As New Year resolutions go, vowing to race a historic car in 2018 beats dieting and exercising by a country mile. Question is, what to drive?
A good place to start looking is the Coys auction at the Autosport International show at the NEC on January 13th. There’s lots on offer, but here we have selected just three machines perfect for historic-racing virgins…
1957 Austin A35, £20-30,000
Recognise it? This is the car Sir Chris Hoy drove in the St Mary’s Trophy at the Goodwood Revival in 2016. Anyone who saw that race, and subsequent A30/A35 track battles, will know that these lovable little layabouts offer some of the closest and most fun historic racing going, adored by spectators.
This car, immaculate in Old English White, is a ’57 A35 with the full beans. That’d be 85bhp from the A-Series engine then. The car was subject to a bare metal rebuild to 2017 HRDC race spec for Sir Chris to drive, benefiting from new sills, floorplans and door braces as well as a full HRDC roll cage and fibreglass wings, bonnet and boot.
Said to be one of the best prepared A35 racers, it was first in class at the 2017 Donington Historic Festival. It comes with all the eligibility papers for HRDC Academy and A Series Challenge, HRDC Touring Greats, Coy’s Trophy and CTCRC Pre ’66 races, among others. It’s road legal, so you could even drive to events in it – and the vendor says he will offer race support to the new owner.
Here’s a rarity from down under: a 120mph refugee from Bathurst and a very pretty little thing. It the first (of just three) MG J2 chassis re-bodied with an aerodynamic fibreglass shell in the style of the Ferrari Monza.
The racy MG was built in Australia in 1959 by Bruce Leer, with the body provided by Aussie specialists JWF Glass-Fibre Industries. The motor now is an MG TF 1500 block with all steel internals and the head has been set up to run on unleaded petrol. There’s a close ratio MG TC gearbox and TC diff housing.
In competition in period, it was successful, holding the under 1,500cc lap record at Warwick Farm, competing at Bathurst and, it is said, hitting 120mph at a circuit in Orange, NSW. It’s said to be mechanically excellent and with a recent repaint in its original orange would certainly cheer up any historic grid. It comes with a CAMS (Confederation of Australian Motor Sport) historic logbook and is said to be eligible for FIA HTP papers.

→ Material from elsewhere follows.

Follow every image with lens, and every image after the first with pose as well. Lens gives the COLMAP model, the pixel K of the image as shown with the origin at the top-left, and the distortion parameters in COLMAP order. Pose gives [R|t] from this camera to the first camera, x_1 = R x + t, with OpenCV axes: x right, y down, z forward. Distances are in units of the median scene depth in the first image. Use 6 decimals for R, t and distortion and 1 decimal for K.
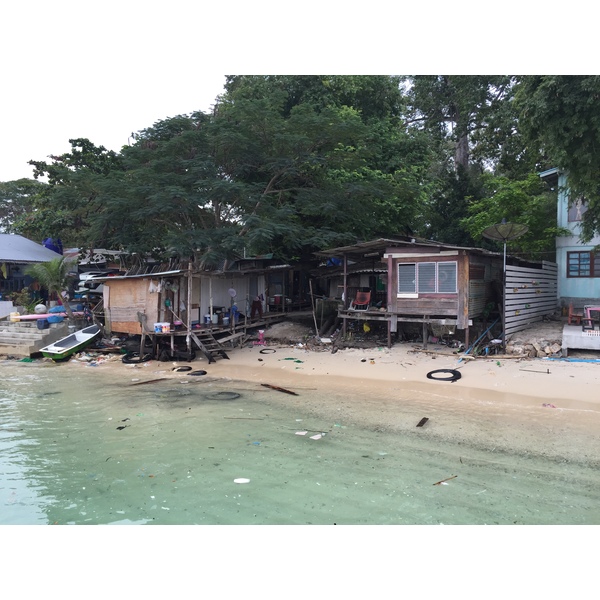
lens RADIAL K [[513.5, 0, 292.5], [0, 513.5, 291.8], [0, 0, 1]] dist [0.055794, -0.068985]
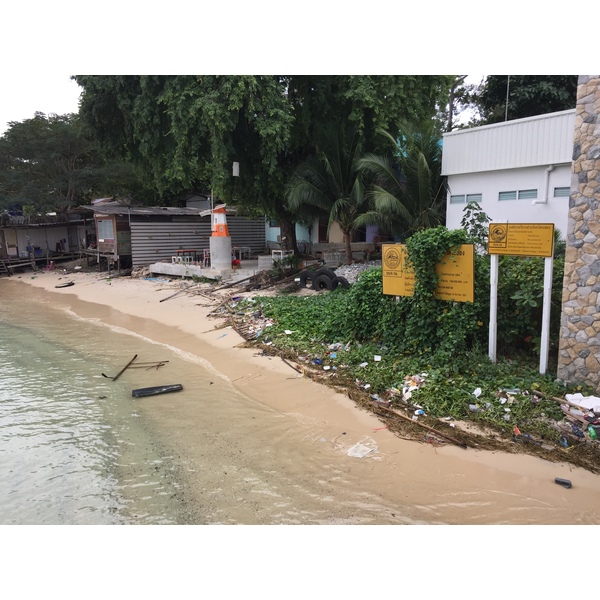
lens RADIAL K [[513.5, 0, 297.1], [0, 513.5, 299.0], [0, 0, 1]] dist [0.055794, -0.068985]
pose [[0.970296, 0.029408, -0.240127, 1.115266], [0.002373, 0.991379, 0.131001, -0.020255], [0.241909, -0.127680, 0.961862, -0.412472]]
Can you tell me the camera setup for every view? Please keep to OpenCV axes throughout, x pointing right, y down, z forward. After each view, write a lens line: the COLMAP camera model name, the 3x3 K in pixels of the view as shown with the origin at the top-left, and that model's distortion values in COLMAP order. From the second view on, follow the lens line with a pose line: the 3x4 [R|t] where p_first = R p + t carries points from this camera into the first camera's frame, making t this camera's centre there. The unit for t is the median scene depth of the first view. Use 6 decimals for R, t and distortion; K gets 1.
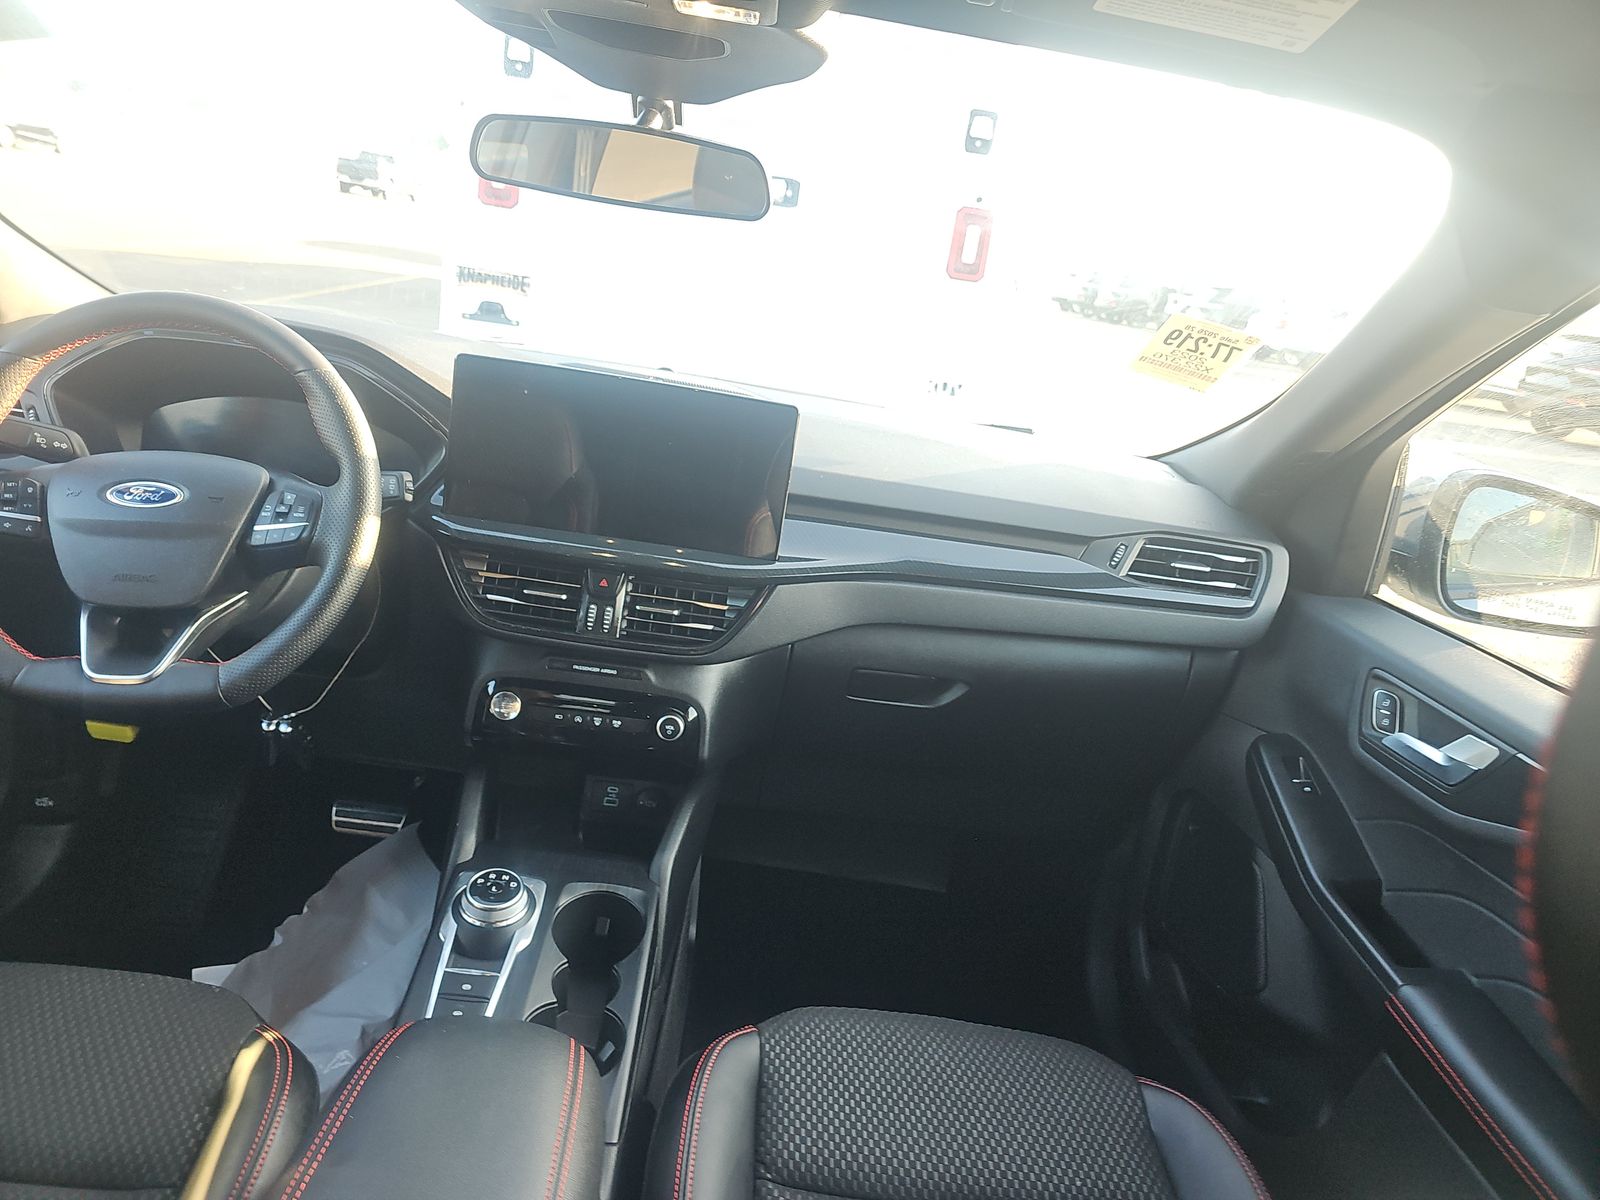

1984 BMW 635 Group A, £200-250,000
Start the new year right with your own Marlboro BMW Group A touring car! No, this is not an original but a rebuild finished in 2016 that turned an ’84 BMW 6-Series coupe (sourced in Italy) into a Group A weapon, complete with period livery.
The job was entrusted to Geoff Steel Racing and involved stripping everything back to a bare shell, dipping it and adding all the good bits including rollcage, Group A gearbox and 100-litre tank, all to correct FIA spec. The 3,453cc, 24-valve, six-cylinder engine – originally used in the BMW M1 – was rebuilt and now puts out 310bhp, usefully up on the 286bhp of the standard unit in the road car.
As a road car the M635CSi could get to 62mph from zero in around six seconds and hit 155mph, but with a weight around 1,200kg this track version will be able to beat that. It’s already had a number of high-placed finishes in the European Group A season, including a second at Spa in 2016 and second at the Algarve classic in 2017. As Coys says, it’s a contender – in the right hands.